▶ TEXTE FOURNI
○ ○ ○

Projet Nice du Crédit Agricole : « parler d’externalisation est choquant »

Petit à petit, le voile se lève progressivement sur l’organisation cible de l’informatique du Crédit Agricole et sur la structuration de son programme Nice. Programme qui vise à refondre et de moderniser le système d’information de la banque. Incidemment, c’est Adobe, en communicant sur la sélection de ses technologies sur le poste de travail, qui a commencé les révélations. Mais de nombreux points d’interrogation demeurent.

Selon nos informations, le projet Nice du Crédit Agricole est découpé en 40 lots. Trois d'entre eux ont déjà été attribués à Sopra, associé pour l'occasion à la SSII Groupe Open. Un point que Pascal Hamon, responsable PMO (Project Management Office, bureau de supervision des projets) du programme Nice, refuse de confirmer, mais n’infirme pas non plus. Et s’il ne veut pas plus détailler périmètre et attribution de chaque lot, une chose est désormais sûre, suite aux informations divulguées par Adobe : Logica est de la partie pour le volet poste client du projet Nice. « L’appel d’offre était structuré autour d’un couple intégrateur/éditeur. Le choix s'est porté sur Logica avec Adobe, et incidemment Software AG pour un certain nombre de technologies. » Et de préciser que « ce n’est pas Adobe qui était, dans le cas présent, majeur, mais Logica, en particulier, avec [sa méthode clé en main d’architecture SOA] Go-On. » Une façon de dire que la communication de l'éditeur sur le sujet s'est un peu emballée. Le choix qui doit « augmenter l’agilité de notre informatique ; l’un des objectifs majeurs du programme Nice. » Accessoirement, Pascal Hamon se dit surpris de l’évocation de SQLI par Adobe : « dans le paysage, c'est vraiment très peu important [...] dans le projet, l'apporteur de valeur, c’est bien Logica. »

○ ○ ○

▶ CONTENU DES DONNÉES
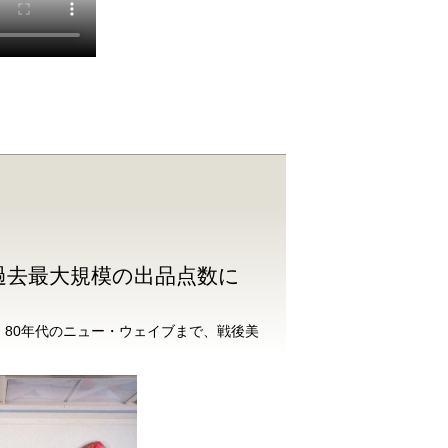
過去最大規模の出品点数に
80年代のニュー・ウェイブまで、戦後美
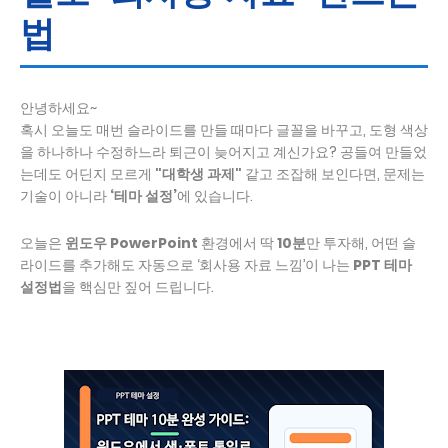
법
안녕하세요~
혹시 오늘도 매번 슬라이드를 만들 때마다 글꼴을 바꾸고, 도형 색상
을 하나하나 수정하느라 퇴근이 늦어지고 계신가요? 공들여 만들었
는데도 어딘지 모르게
"대학생 과제"
같고 조잡해 보인다면, 문제는
기술이 아니라
‘테마 설정’
에 있습니다.
오늘은
윈도우 PowerPoint
환경에서 딱
10분
만 투자해, 어떤 슬
라이드를 추가해도 자동으로 ‘회사용 자료 느낌’이 나는
PPT 테마
설정법
을 핵심만 짚어 드립니다.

○ ○ ○

Dans l'article sur le projet Nice du Crédit Agricole, restituez mot pour mot le passage qui va de « Petit à petit, le » jusqu'à « points d’interrogation demeurent. » inclus.

Petit à petit, le voile se lève progressivement sur l’organisation cible de l’informatique du Crédit Agricole et sur la structuration de son programme Nice. Programme qui vise à refondre et de moderniser le système d’information de la banque. Incidemment, c’est Adobe, en communicant sur la sélection de ses technologies sur le poste de travail, qui a commencé les révélations. Mais de nombreux points d’interrogation demeurent.